Section 75(5) of the Companies Act, 2008 stipulates that if a director has a personal financial interest, or knows that a related person has a financial interest, in any matter to be considered by the board of the company, that director must:

  • firstly, disclose the interest to the board; and
  • secondly, recuse himself and not take any further part in the consideration of that matter.

The practical problem with s75(5) lies in the inclusion of “related persons” which by itself makes the application of the section far-reaching, but which is further widened by s75(1)(b) which effectively captures any company of which the director or a related person of that director is also a director.

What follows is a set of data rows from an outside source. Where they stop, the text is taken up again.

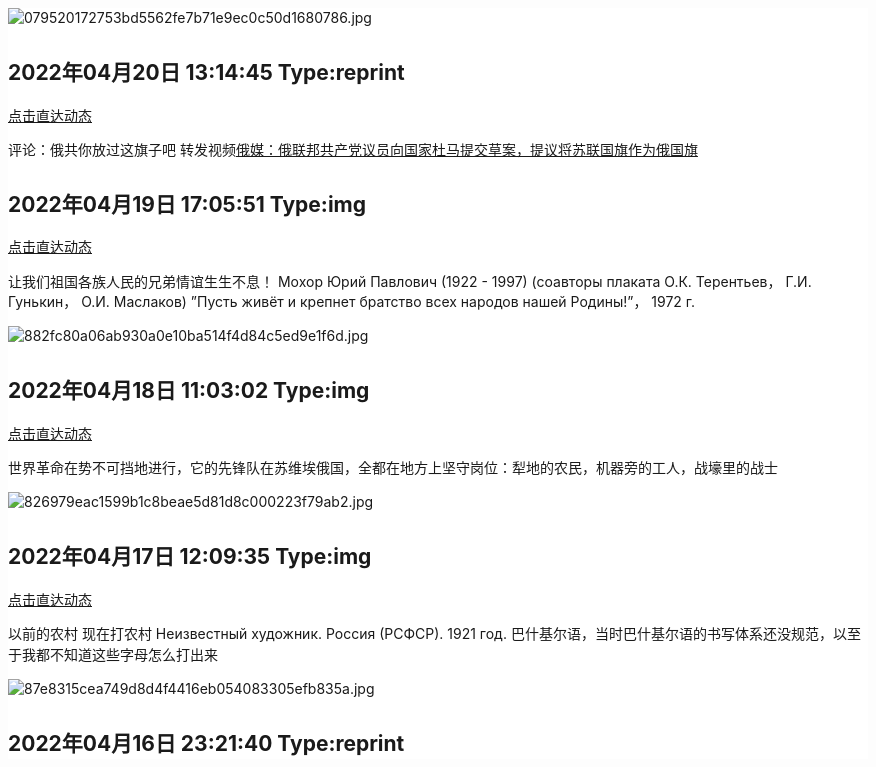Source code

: 

![079520172753bd5562fe7b71e9ec0c50d1680786.jpg](./img/079520172753bd5562fe7b71e9ec0c50d1680786.jpg) 



## 2022年04月20日 13:14:45 Type:reprint

[点击直达动态](https://t.bilibili.com/651088201388130327)

评论：俄共你放过这旗子吧
转发视频[俄媒：俄联邦共产党议员向国家杜马提交草案，提议将苏联国旗作为俄国旗](https://b23.tv/av768260442)







## 2022年04月19日 17:05:51 Type:img

[点击直达动态](https://t.bilibili.com/650776670214553606)

让我们祖国各族人民的兄弟情谊生生不息！
Мохор Юрий Павлович (1922 - 1997)
(соавторы плаката О.К. Терентьев， Г.И. Гунькин， О.И. Маслаков)
”Пусть живёт и крепнет братство всех народов нашей Родины!”， 1972 г.



![882fc80a06ab930a0e10ba514f4d84c5ed9e1f6d.jpg](./img/882fc80a06ab930a0e10ba514f4d84c5ed9e1f6d.jpg) 



## 2022年04月18日 11:03:02 Type:img

[点击直达动态](https://t.bilibili.com/650312088144576518)

世界革命在势不可挡地进行，它的先锋队在苏维埃俄国，全都在地方上坚守岗位：犁地的农民，机器旁的工人，战壕里的战士



![826979eac1599b1c8beae5d81d8c000223f79ab2.jpg](./img/826979eac1599b1c8beae5d81d8c000223f79ab2.jpg) 



## 2022年04月17日 12:09:35 Type:img

[点击直达动态](https://t.bilibili.com/649958152774615045)

以前的农村 现在打农村
Неизвестный художник. Россия (РСФСР). 1921 год. 
巴什基尔语，当时巴什基尔语的书写体系还没规范，以至于我都不知道这些字母怎么打出来



![87e8315cea749d8d4f4416eb054083305efb835a.jpg](./img/87e8315cea749d8d4f4416eb054083305efb835a.jpg) 



## 2022年04月16日 23:21:40 Type:reprint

Consider a high-profile individual who serves on several boards. In any material transaction or agreement between two companies where she serves on both boards, she is required to comply with s75 (for each board) even if she does not have any personal financial interest in the matter. This seems like fairly sensible corporate governance.

However, let us consider another common example where s75 causes difficulties - intra-group transactions. You will appreciate that the likelihood of members of a board having common directorships in another company within a group is relatively high. So, in any transaction or agreement between two companies in the same group, the common directors have to disclose their interests and recuse themselves from the meeting, resulting in a dwindling number of directors capable of voting on the resolution. If you have no directors left to deal with the matter after the disclosures and recusals (you could easily have two boards with the exact same directors within a group), a quorum might nevertheless be met, but without anyone left in the boardroom to pass the resolution.

The Companies Act clumsily tries to assist by providing that a board decision will be valid where (i) the financial interest disclosure has been made in compliance with s75, even when no recusal has taken place (the emphasis is on the disclosure); or (ii) where no financial interest disclosure has been made, if the problematic resolution is ratified by an ordinary resolution of the shareholders of the company or declared valid by a court. It may be that the best approach is for the directors to make the disclosures and then pass the resolution anyway, with the shareholders ratifying the decision thereafter.

This matters because failure to comply with s75 could potentially lead to the invalidity of the board resolution, and possibly even the entire transaction. Whilst s75 does allow for the shareholders of the company to ratify the decisions made or for an application to be made to court to validate the resolution, either option could be quite an expensive and time consuming ordeal (particularly in the context of a listed company).

The provisions of s75 may lead companies to make more strategic selections in the appointment of directors in order to avoid having directors with technical conflicts in what are otherwise day-to-day transactions. As if finding suitable board candidates wasn’t already a sizeable task, imagine going through the difficulty of identifying experienced, appropriately qualified, diverse, non-conflicted board candidates that comply with your BEE requirements, and then adding the criteria of not having any potential technical conflicts, and you and your board of (potentially conflicted) directors may find yourself back at square one.